Paul Ricoeur und der Streit um das historische Gedächtnis in Wiblingen
Auf der französischen Originalausgabe seines Buches „La mémoire, l’histoire, l’oubli“ (dt. Gedächtnis, Geschichte, Vergessen, Fink 2005) hat Paul Ricoeur mit Bedacht das Bild einer Skulptur von Dominikus Hermenegild Hegenauer (1744/45) im Bibliothekssaal des Klosters Wiblingen (bei Ulm) zum Abdruck gebracht und dieses Bild im Innenteil wie folgt erläutert:
„En un lieu choisi de la bibliothèque du monastère s’élance une superbe sculpture baroque. C’est la figure double de l’histoire. A l’avant, Chronos le dieu ailé. C’est un vieillard au front ceint; la main gauche agrippe un grand livre duquel la droite tente d’arracher un feuillet. À l’arrière et en surplomb, l’histoire même. Le regard est sérieux et scrutateur ; un pied renverse une corne d’abondance d’où s’échappe une pluie d’or et d’argent, signe d’instabilité ; la main gauche arrête le geste du dieu, tandis que la droite exhibe les instruments de l’histoire : le livre, l’encrier, le stylet.
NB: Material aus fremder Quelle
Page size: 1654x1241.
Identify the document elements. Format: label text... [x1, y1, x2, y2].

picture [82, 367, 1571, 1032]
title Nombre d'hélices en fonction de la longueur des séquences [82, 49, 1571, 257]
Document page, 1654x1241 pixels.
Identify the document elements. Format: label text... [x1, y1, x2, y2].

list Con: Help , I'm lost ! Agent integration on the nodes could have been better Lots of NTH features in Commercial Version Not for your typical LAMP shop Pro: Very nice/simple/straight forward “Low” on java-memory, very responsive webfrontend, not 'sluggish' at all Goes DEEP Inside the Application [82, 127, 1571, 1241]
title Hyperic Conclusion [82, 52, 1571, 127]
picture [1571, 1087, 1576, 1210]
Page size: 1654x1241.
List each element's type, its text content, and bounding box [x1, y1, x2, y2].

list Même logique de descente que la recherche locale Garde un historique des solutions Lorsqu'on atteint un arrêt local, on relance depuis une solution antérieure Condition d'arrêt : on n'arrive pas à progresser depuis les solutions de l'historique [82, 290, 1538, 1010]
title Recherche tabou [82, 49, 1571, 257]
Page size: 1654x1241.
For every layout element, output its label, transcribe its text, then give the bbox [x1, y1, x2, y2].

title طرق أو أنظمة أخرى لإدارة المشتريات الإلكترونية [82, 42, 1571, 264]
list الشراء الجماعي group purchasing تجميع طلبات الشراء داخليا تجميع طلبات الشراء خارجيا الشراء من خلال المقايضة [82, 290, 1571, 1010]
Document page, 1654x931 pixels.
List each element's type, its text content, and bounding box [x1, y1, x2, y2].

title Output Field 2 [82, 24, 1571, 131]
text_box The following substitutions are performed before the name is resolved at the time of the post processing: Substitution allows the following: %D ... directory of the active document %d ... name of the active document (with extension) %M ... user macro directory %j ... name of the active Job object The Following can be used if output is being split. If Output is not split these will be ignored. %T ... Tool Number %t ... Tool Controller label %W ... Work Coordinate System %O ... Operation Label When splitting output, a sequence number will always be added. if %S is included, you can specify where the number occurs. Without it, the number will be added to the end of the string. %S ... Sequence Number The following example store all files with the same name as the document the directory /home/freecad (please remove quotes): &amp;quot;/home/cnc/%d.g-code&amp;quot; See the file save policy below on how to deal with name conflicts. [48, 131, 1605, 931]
Monastère Wiblingen, Ulm.“ („An einem ausgesuchten Ort der Klosterbibliothek erhebt sich eine prächtige barocke Skulptur. Es ist die Doppelfigur der Geschichte. Vorne der geflügelte Gott Chronos. Er ist ein alter Mann mit gegürteter Stirn; die linke Hand greift ein großes Buch, von dem die rechte versucht, ein Blatt abzureißen. Dahinter und darüber die Geschichte selbst. Der Blick ist ernst und prüfend; ein Fuß stößt ein Füllhorn um, aus dem ein Regen aus Gold und Silber strömt, ein Zeichen der Instabilität; Die linke Hand stoppt die Geste des Gottes, während die rechte die Instrumente der Geschichte zeigt: das Buch, das Tintenfass, den Griffel. Kloster Wiblingen, Ulm.“)
Ob Klio, die Muse der Geschichtsschreibung, ausgestattet mit Tintenfass und Feder, den geflügelten Gott Chronos auf Dauer tatsächlich davon abhalten kann, die Aufzeichnungen der Vergangenheit aus dem Buch der Geschichte herauszureißen, steht auf einem anderen Blatt.